Better investment products will help but there are also some fundamental issues in the industry that need to be addressed if infrastructure is to become more attractive to investors. Recent research by McKinsey shows that the infrastructure industry does poorly in completing mega projects on time, on budget, and to specification. According to McKinsey, nearly 98 percent of these projects suffer cost overruns of more than 30 percent. This is a huge risk, and with risk profile being a major consideration for investors, it is an issue that must be addressed.

Using Technology to Improve Infrastructure Challenges   

The advance of new technologies and our better understanding of how they can increase efficiency is helping to minimize some project risks.

For example, virtual reality is giving us the ability to model the real world accurately in many dimensions and then, using real time data from the Internet of Things (IoT), to continuously improve, model change, and predict outcomes using Building Information Modeling (BIM). Existing modeling approaches which take months or years can now happen instantaneously.

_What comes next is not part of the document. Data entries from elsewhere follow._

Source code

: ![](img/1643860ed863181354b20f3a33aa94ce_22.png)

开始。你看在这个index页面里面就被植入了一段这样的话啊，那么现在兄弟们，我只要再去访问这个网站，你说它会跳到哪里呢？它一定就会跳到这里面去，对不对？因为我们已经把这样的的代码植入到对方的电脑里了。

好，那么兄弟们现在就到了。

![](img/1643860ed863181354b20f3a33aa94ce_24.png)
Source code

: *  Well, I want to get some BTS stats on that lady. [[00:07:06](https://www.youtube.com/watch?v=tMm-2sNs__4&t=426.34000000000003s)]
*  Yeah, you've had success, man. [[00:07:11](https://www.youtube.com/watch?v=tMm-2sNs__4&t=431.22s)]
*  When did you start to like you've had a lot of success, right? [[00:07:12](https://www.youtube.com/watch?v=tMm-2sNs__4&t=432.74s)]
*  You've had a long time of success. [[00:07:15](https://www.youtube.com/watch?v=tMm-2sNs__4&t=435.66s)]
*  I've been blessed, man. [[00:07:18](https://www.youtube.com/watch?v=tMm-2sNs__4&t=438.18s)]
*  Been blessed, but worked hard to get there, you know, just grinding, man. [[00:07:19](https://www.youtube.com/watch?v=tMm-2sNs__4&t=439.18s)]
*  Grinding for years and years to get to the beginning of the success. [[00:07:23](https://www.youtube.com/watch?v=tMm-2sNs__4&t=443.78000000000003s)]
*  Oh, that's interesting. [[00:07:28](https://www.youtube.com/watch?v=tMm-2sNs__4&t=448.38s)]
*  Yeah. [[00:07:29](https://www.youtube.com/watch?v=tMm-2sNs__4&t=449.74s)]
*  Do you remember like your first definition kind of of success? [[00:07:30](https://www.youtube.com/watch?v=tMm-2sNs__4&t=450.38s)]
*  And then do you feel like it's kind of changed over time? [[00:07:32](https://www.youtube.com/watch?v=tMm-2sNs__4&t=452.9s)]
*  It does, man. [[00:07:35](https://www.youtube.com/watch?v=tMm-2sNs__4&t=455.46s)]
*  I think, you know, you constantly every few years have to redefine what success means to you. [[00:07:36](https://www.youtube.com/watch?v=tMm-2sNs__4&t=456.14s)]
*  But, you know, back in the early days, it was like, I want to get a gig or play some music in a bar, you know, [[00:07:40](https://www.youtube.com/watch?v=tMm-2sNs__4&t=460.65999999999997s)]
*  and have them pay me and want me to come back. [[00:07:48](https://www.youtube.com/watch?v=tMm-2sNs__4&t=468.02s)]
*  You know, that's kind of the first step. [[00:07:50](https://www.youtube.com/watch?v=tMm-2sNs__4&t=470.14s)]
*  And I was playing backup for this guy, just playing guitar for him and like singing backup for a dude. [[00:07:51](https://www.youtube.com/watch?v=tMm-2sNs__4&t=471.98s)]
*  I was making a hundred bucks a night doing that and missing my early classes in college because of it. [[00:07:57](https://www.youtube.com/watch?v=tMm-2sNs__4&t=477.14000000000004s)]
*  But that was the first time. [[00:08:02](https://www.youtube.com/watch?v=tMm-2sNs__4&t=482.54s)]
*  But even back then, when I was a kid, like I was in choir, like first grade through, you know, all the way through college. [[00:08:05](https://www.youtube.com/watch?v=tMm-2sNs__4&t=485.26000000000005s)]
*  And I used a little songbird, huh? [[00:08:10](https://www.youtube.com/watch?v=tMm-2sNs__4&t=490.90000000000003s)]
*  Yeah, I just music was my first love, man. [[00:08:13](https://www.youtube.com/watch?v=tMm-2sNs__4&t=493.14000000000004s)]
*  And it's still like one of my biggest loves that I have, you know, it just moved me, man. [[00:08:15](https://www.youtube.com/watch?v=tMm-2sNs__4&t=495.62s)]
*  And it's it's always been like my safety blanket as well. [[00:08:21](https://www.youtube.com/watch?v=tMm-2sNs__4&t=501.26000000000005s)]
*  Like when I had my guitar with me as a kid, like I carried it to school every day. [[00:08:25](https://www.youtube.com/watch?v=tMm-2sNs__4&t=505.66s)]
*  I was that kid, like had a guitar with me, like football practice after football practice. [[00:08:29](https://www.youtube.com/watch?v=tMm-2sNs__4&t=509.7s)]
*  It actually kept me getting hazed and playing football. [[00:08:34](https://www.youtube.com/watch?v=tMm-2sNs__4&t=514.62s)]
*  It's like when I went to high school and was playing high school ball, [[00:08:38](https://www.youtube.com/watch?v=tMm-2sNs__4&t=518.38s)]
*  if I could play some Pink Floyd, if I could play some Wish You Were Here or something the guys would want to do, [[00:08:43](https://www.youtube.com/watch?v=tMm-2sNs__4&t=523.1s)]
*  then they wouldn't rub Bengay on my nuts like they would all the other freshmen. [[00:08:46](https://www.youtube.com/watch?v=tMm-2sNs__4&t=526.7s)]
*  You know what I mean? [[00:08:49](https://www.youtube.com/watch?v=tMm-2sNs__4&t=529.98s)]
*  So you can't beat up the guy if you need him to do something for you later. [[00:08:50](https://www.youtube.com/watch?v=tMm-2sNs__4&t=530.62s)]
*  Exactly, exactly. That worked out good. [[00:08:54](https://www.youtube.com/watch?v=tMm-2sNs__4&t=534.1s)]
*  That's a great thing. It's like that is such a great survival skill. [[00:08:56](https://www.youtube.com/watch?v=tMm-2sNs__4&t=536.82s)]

Today, more than 99 percent of physical objects remain unconnected…what an opportunity. If we invest in infrastructure that is technology enabled then we can pave the way not only for the future of connected autonomous vehicles, but for a more connected and efficient country. We’re already helping Colorado Department of Transportation in implementing this vision with the RoadX project, as well as other states as they develop solutions around intelligent mobility.

Technology such as drones are now being used in our sector on construction sites and in other areas replacing the need for staff on the ground, reducing health and safety risks and lowering costs. Imagery collected by drones can be automatically processed and fed into BIM, allowing better, more efficient project management.

Controlling and integrating the entire supply chain, using technology and collaboration, from design to construction right through to ongoing facilities management enables asset owners to better manage risk and deliver an infrastructure life cycle approach.

Off-site fabrication and robotics are automating parts of the construction process and will be increasing used in US construction going forward. There is an opportunity here to greatly reduce disruption to cities and their residents and to expedite construction phases, further minimizing risk.

Here at Atkins we believe that the active application of technologies coupled with detailed engineering knowledge can assist in encouraging infrastructure investment and in ultimately bringing our critical infrastructure systems to state-of-the-art condition, which will help industry and the overall economy, improving quality of life for all Americans.